The online newspaper, Sahara Reporters, in a story published September 3, 2021, in partnership with Civic Media Lab, under its Grassroots News Project, reported that patient-staff bribery and payment to private accounts are common practice at the National Hospital Abuja, one of Nigeria’s leading healthcare institutions managed by government. Quoting a staff of the hospital, the report said there are many acts of corruption at the hospital, and in some cases, patients pay directly into doctors’ private accounts. It’s as bad as that.
In a recent study, researchers identified 19 corrupt and illicit practices in Nigeria’s health sector. The top five of these are (1) absenteeism at 53% (2) procurement-related corruption at 34% (3) health financing-related corruption at 34% (4) under-the-counter payments at 33% (5) employment-related corruption at 26%.
Out of the nine suggested approaches to reducing corruption in the health sector, whistleblowing is number one. Experts identified whistleblowing as an accountability tool that shows promise for reducing corruption in health service delivery.
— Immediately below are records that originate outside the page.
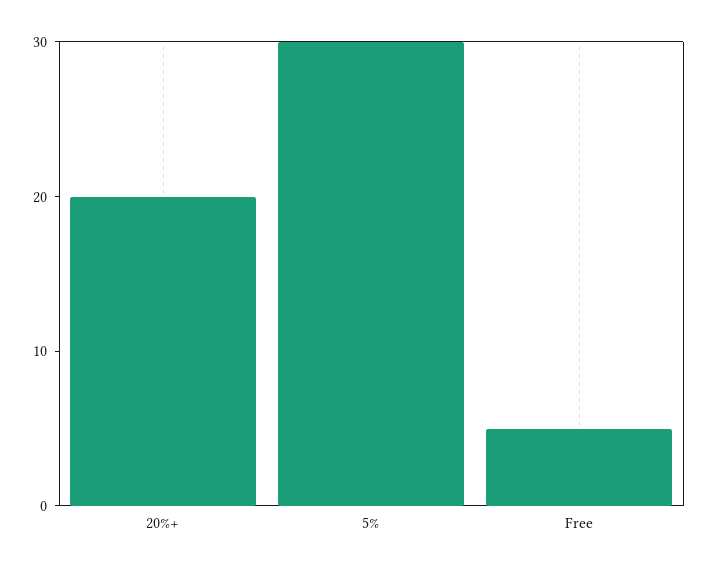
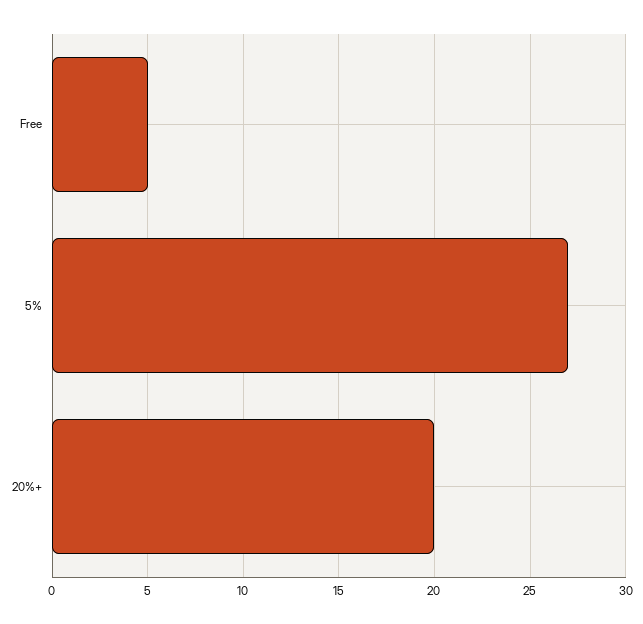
  {
    "20%+": 20,
-   "5%": 30,
+   "5%": 27,
    "Free": 5
  }

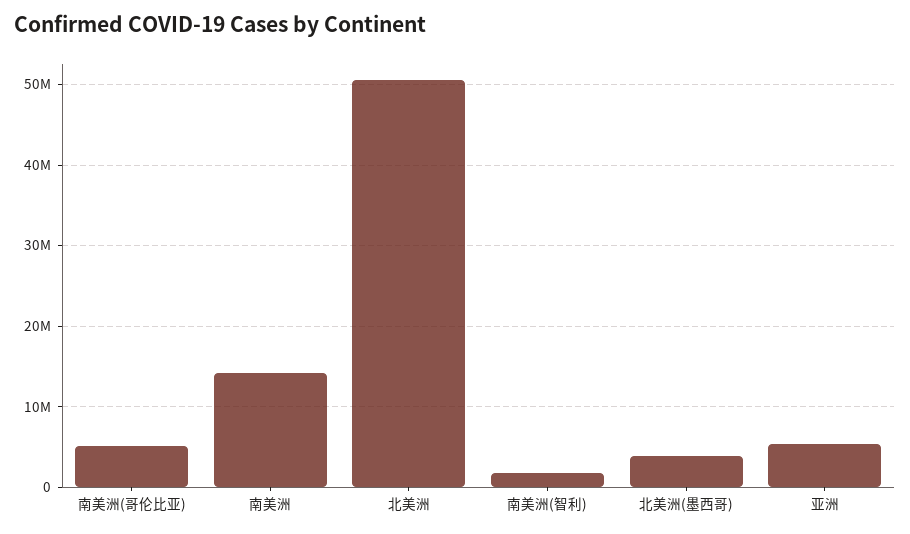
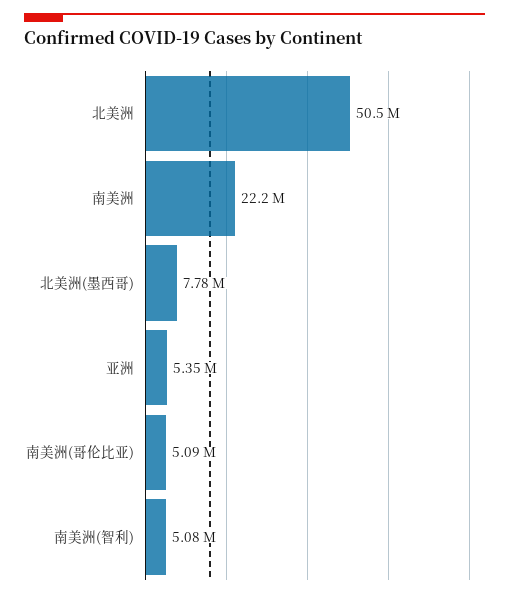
  {
    "南美洲(哥伦比亚)": 5090000,
-   "南美洲": 14000000,
+   "南美洲": 22200000,
    "北美洲": 50500000,
-   "南美洲(智利)": 2000000,
+   "南美洲(智利)": 5080000,
-   "北美洲(墨西哥)": 4000000,
+   "北美洲(墨西哥)": 7780000,
    "亚洲": 5350000
  }

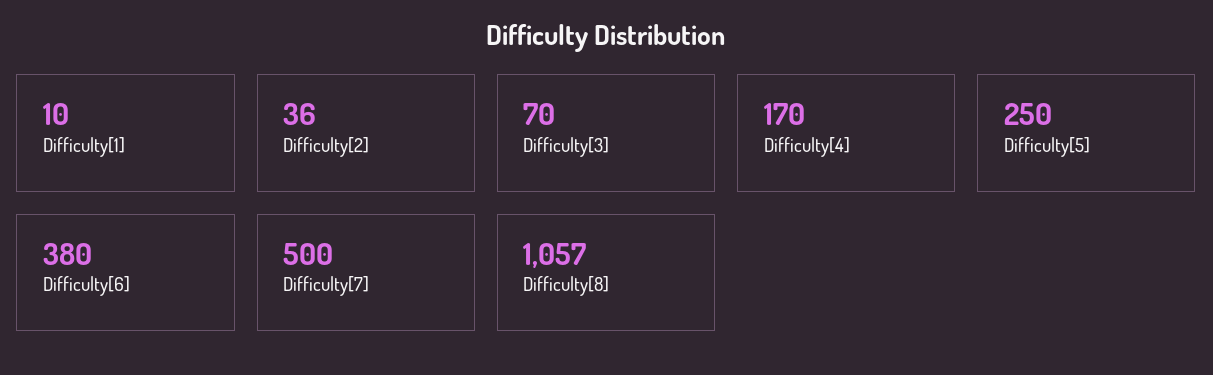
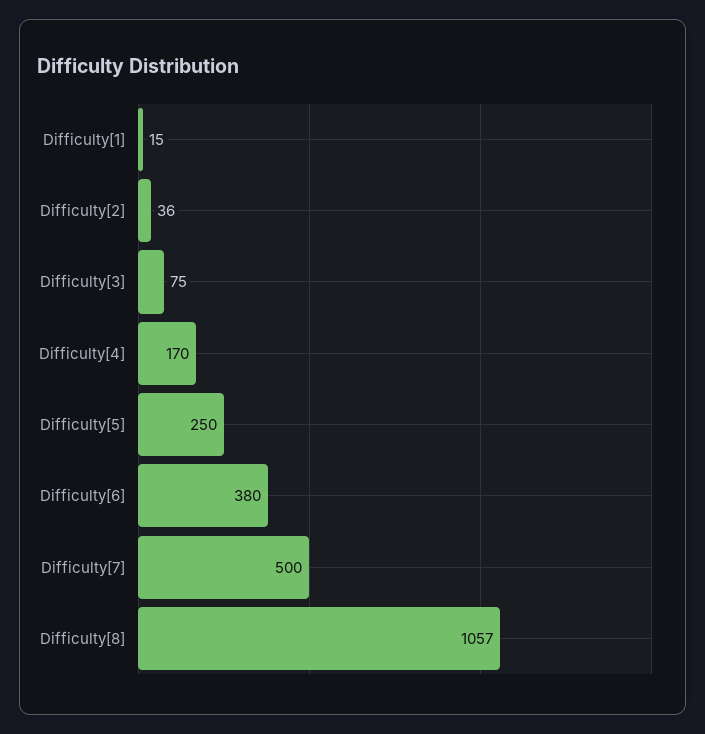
  {
-   "Difficulty[1]": 10,
+   "Difficulty[1]": 15,
    "Difficulty[2]": 36,
-   "Difficulty[3]": 70,
+   "Difficulty[3]": 75,
    "Difficulty[4]": 170,
    "Difficulty[5]": 250,
    "Difficulty[6]": 380,
    "Difficulty[7]": 500,
    "Difficulty[8]": 1057
  }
Over the years, anti-corruption initiatives in the health sector have been targeted at specific problems and processes, or even institutions. Now is the time for a more holistic, strategic, and long-term initiative like whistleblowing, which can also go as far as helping to address lapses in health regulatory and oversight agencies. There is no doubt that whistleblowing can enhance prevention of disease transmission through the detection of fraud and corruption, and subsequent enforcement and prosecution.
The African Centre for Media and Information Literacy (AFRICMIL) is working with partners to seek ways of mainstreaming whistleblowing as a sector-specific anti-corruption strategy in public health institutions owned by the federal government. There is a need to encourage patients who can not afford to pay medical bribes to blow the whistle on health workers who obstruct their access to care. In the same vein, it is important to have a system in health institutions that enables workers to feel free to report wrongdoing through as many channels as possible and be assured of their safety.
In the end, it will be a great relief to get development partners, based on their understanding of the dynamics of the sector, to actively support whistleblowing as a long-term strategic approach to health sector integrity and accountability.